Though the face once seemed a window to the soul, it’s gotten fogged up. How one appears no longer reveals how one is. But the blank look yields curious results for both the novelist and, possibly, the ethicist as well, writes Baxter, author of the prize-winning novel The Feast of Love (2000) and professor of English at the University of Minnesota.

Until around the turn of the 20th century, most people thought physiognomy reflected character. And even when it didn’t (as with snub-nosed, beautiful-souled Socrates), they thought that it should. As Montaigne said, appearance should not be “the shoe made of polished leather, but the well-made shoe that reveals the shape of the foot.” The Victorian novelists—Dickens, Eliot, Hardy—introduced the men and women of their books with assured and comprehensive facial interpretations.

But America in the 20th century entered what Baxter calls a “post-face” age: The exterior no longer revealed the interior. With the deal-making of the businessman came the triumph of the poker face, or the sly face, or any face but the real one. “Life has become a theater and there are actors everywhere,” says Baxter. The evils of racism and other forms of discrimination caused novelists to lose faith in the ability of the face to say anything meaningful about an individual.

It’s true that every child still learns to read faces as a basic social “survival skill.” And even when you think that you can’t judge a book by its cover, secretly you “may believe that you still can.” In the literary world, too, there are some holdouts. Saul Bellow, for example, still assumes “that you can tell who a person is simply by looking at him (or her) carefully enough.” Jennifer Egan’s Look at Me (2001) and Siri Hustvedt’s What I Loved (2003) are notable for their “considerable concentration on what remains of the face.”

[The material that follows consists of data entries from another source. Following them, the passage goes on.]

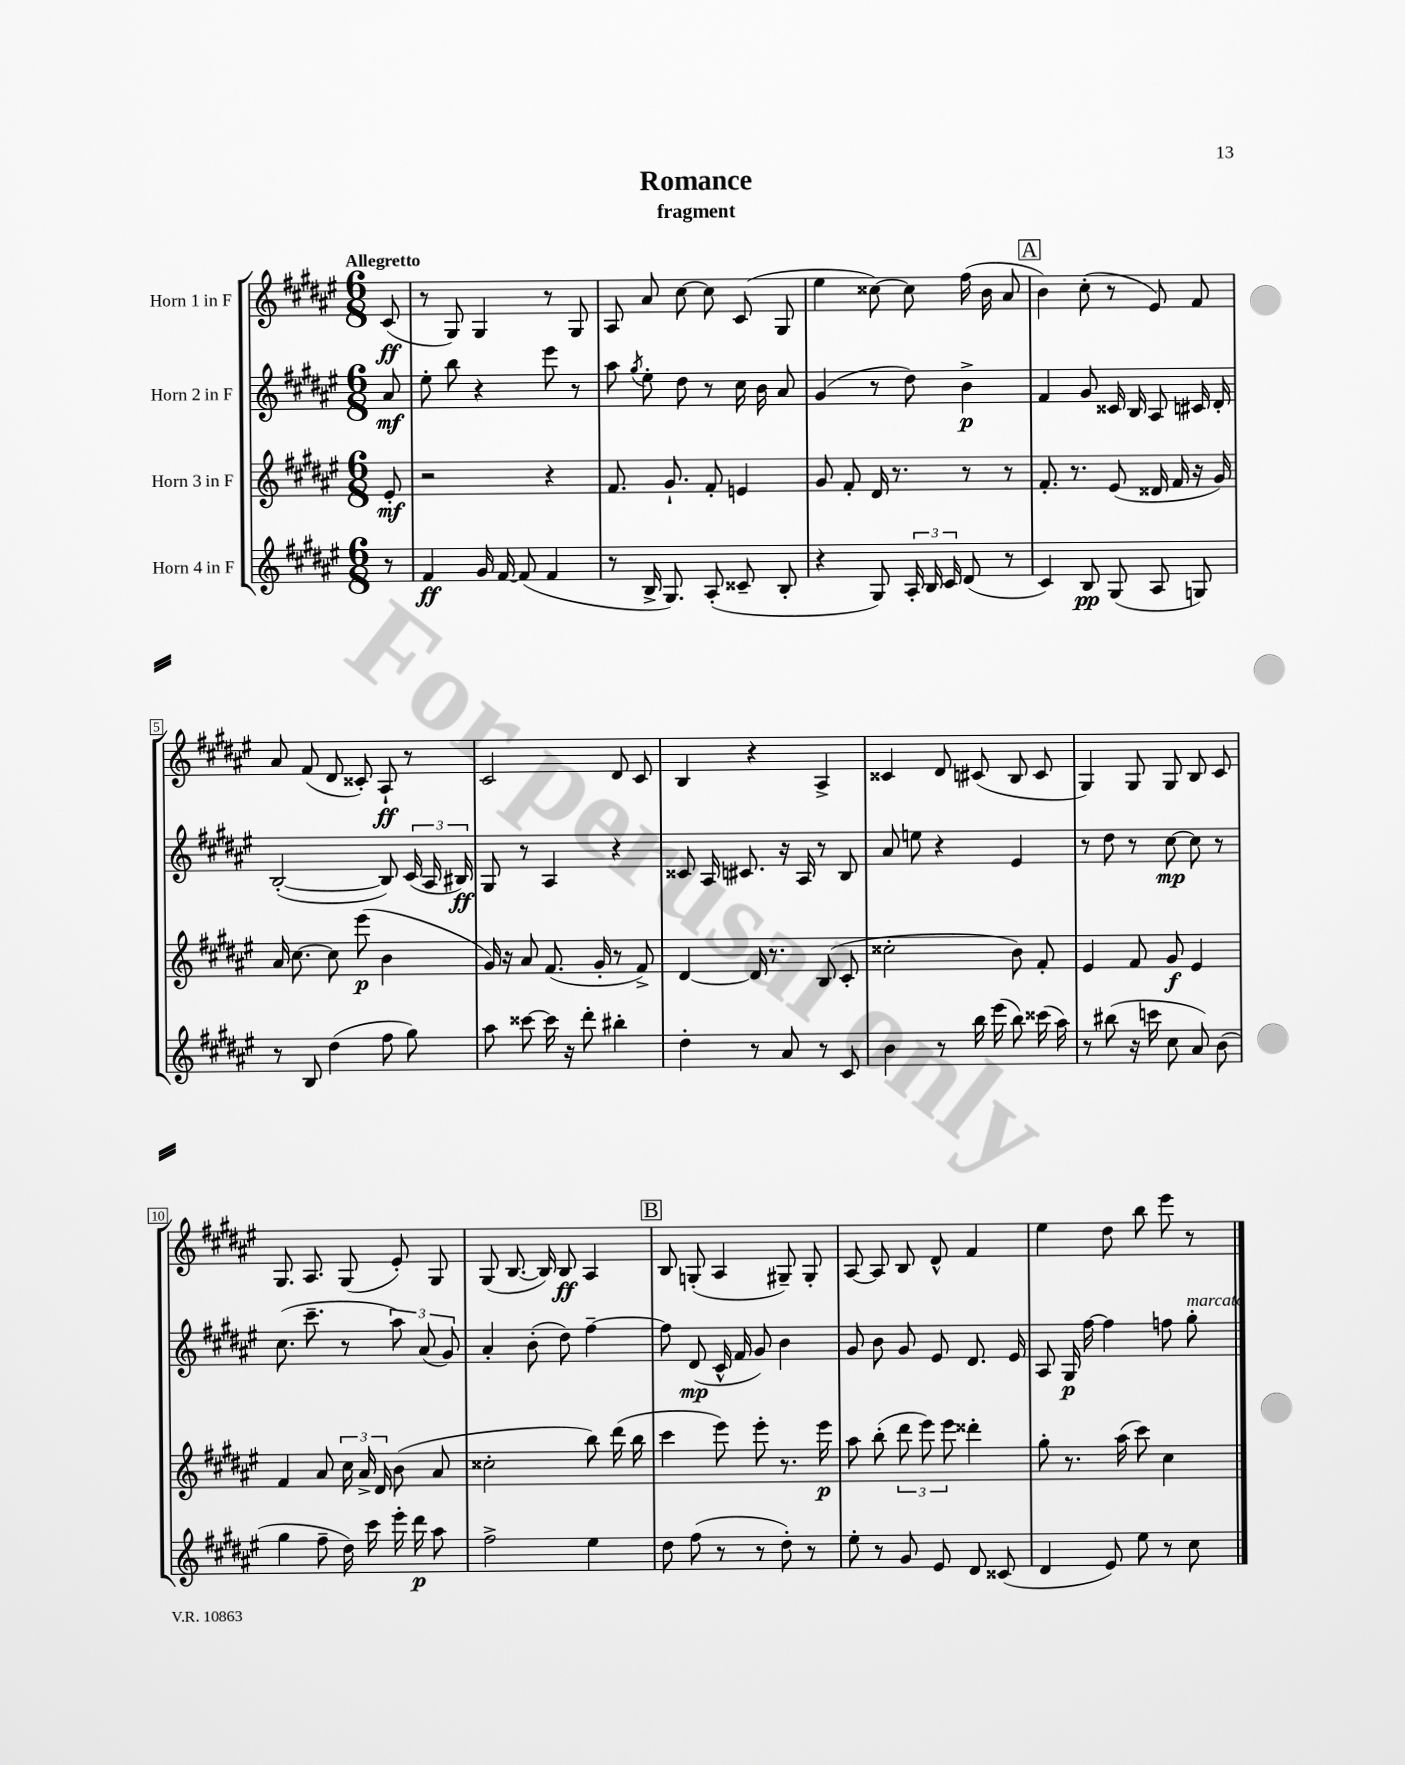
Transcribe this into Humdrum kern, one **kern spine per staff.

**kern	**kern	**kern	**kern
*staff4	*staff3	*staff2	*staff1
*clefG2	*clefG2	*clefG2	*clefG2
*k[f#c#g#d#a#e#]	*k[f#c#g#d#a#e#]	*k[f#c#g#d#a#e#]	*k[f#c#g#d#a#e#]
*M6/8	*M6/8	*M6/8	*M6/8
8r	8e#'	8a#	(8c#
=	=	=	=
4f#	2r	8ee#'	8r
.	.	8bb	8G#)
16g#	.	4r	4G#
[16f#	.	.	.
(8f#]	.	.	.
4f#	4r	8eee#	8r
.	.	8r	8G#
=	=	=	=
8r	8.f#	8aa#	8A#
.	.	8qgg#	.
16B^	.	8ee#'	8a#
8.G#)	8.g#`	.	.
.	.	8dd#	[8cc#
(8A#'	8f#'	8r	8cc#]
8c##~	4e	16cc#	(8c#
.	.	16b	.
8B'	.	8a#	8G#
=	=	=	=
4r	8g#	(4g#	4ee#
.	8f#'	.	.
8G#)	16d#	8r	[8cc##)
.	8.r	.	.
24A#'	.	8dd#)	8cc##]
24B	.	.	.
24c#	.	.	.
(8d#	8r	4b^	(16ff#
.	.	.	16b
8r	8r	.	8a#
=	=	=	=
4c#)	8.f#'	4f#	4b)
.	8.r	.	.
8B	.	8g#	(8cc#'
(8G#	(8e#	16c##	8r
.	.	16B	.
8A#	16d##	8A#	8e#)
.	16f#	.	.
8G)	16r	16c#	8f#
.	16g#)	16d#'	.
=	=	=	=
8r	16a#	([2B'	8a#
.	[8.cc#	.	.
8B	.	.	(8f#
(4dd#	8cc#]	.	8d#
.	(8eee#	.	8c##')
8ff#	4b	8B])	8A#`
8gg#)	.	(24c#	8r
.	.	24A#	.
.	.	24B#)	.
=	=	=	=
8aa#	16g#)	8G#	2c#
.	16r	.	.
[8ccc##	8a#	8r	.
16ccc##]	(8.f#	4A#	.
16r	.	.	.
8ddd#'	.	.	.
.	16g#'	.	.
4bb#'	8r	4r	8d#
.	8f#^)	.	8c#
=	=	=	=
4dd#'	[4d#	8c##	4B
.	.	16A#	.
.	.	8.c#	.
8r	16d#]	.	4r
.	8.r	.	.
8a#	.	16r	.
.	.	16A#	.
8r	(8B	8r	4A#^
8c#	8c#'	8B	.
=	=	=	=
4b	2cc##'	8a#	4c##
.	.	8ee	.
8r	.	4r	8d#
16bb	.	.	(8c#
(16eee#	.	.	.
8bb)	8b)	4e#	8B
(16ccc##	8f#'	.	8c#
16aa#)	.	.	.
=	=	=	=
8r	4e#	8r	4G#)
(8bb#	.	8dd#	.
16r	8f#	8r	8G#
16ccc	.	.	.
8cc#	8g#	[8cc#	8G#
8a#)	4e#	8cc#]	8B
(8b	.	8r	8c#
=	=	=	=
4gg#	4f#	(8.cc#	8.G#
.	.	8.ccc#~	8.A#
8ff#~	8a#	.	.
16dd#)	24cc#	8r	(8G#
.	24a#^	.	.
16ccc#	.	.	.
.	24d#	.	.
16eee#'	(8b	12aa#)	8e#')
16ddd#	.	.	.
.	.	(12a#	.
8aa#	8a#	.	8G#
.	.	12g#)	.
=	=	=	=
2ff#^	2cc##'	4a#'	(8G#
.	.	.	[8.B
.	.	(8b'	.
.	.	.	16B])
.	.	8dd#)	8B
4ee#	8bb)	[4ff#~	4A#
.	(16ddd#	.	.
.	16bb	.	.
=	=	=	=
8dd#	4ccc#	8ff#]	8B
(8ff#	.	(8d#	(8G'
8r	8eee#)	16c#^^	4A#
.	.	16f#	.
8r	8eee#'	8g#)	.
8dd#')	8.r	4b	8G#~)
8r	.	.	8G#'
.	16eee#	.	.
=	=	=	=
8ee#'	8aa#	8g#	[8A#
8r	(8bb'	8b	8A#]
8g#	12ddd#	8g#	8B
.	12eee#)	.	.
8e#	.	8e#	8d#^^
.	12eee#	.	.
8d#	4ddd##'	8.d#	4f#
(8c##	.	.	.
.	.	16e#	.
=	=	=	=
4d#	8gg#'	8A#	4ee#
.	8.r	16G#	.
.	.	[16ff#	.
8e#)	.	4ff#]	8dd#
.	(16aa#	.	.
8ee#	8ccc#)	.	8bb
8r	4cc#	8ff	8eee#
8cc#	.	8gg#'	8r
==	==	==	==
*-	*-	*-	*-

Yet those are exceptions. The absence of the face from the modern novel can’t be explained as a simple byproduct of literary innovation. Writers may have cast their lot with Henry James, who thought that you never “get the full sense of the person at first glance.” Or maybe dwelling on the details of the face has “acquired a creepy voyeuristic overtone.” Then, too, we’ve always known that “clothes and body language may be a sign of artifice . . . now [that] the face and the rest of the body may be completely ‘engineered.

Baxter sympathizes with the modern skepticism toward appearances. But just as publications should continue to print photographs and painters paint portraits, novelists should keep physiognomic description in their literary repertoire, he argues, especially description of those faces that “we don’t want to see . . . at all.” The face is what most brings the sense of humanity—if no other characteristic—to an audience’s attention. Baxter cites the French philosopher Emmanuel Levinas, who “argues that the face is the unique physical presence that provokes the [audience’s] obligations” to the person with the face. It’s always ineluctably particular, never abstract or theoretical. Nobody’s just another pretty face.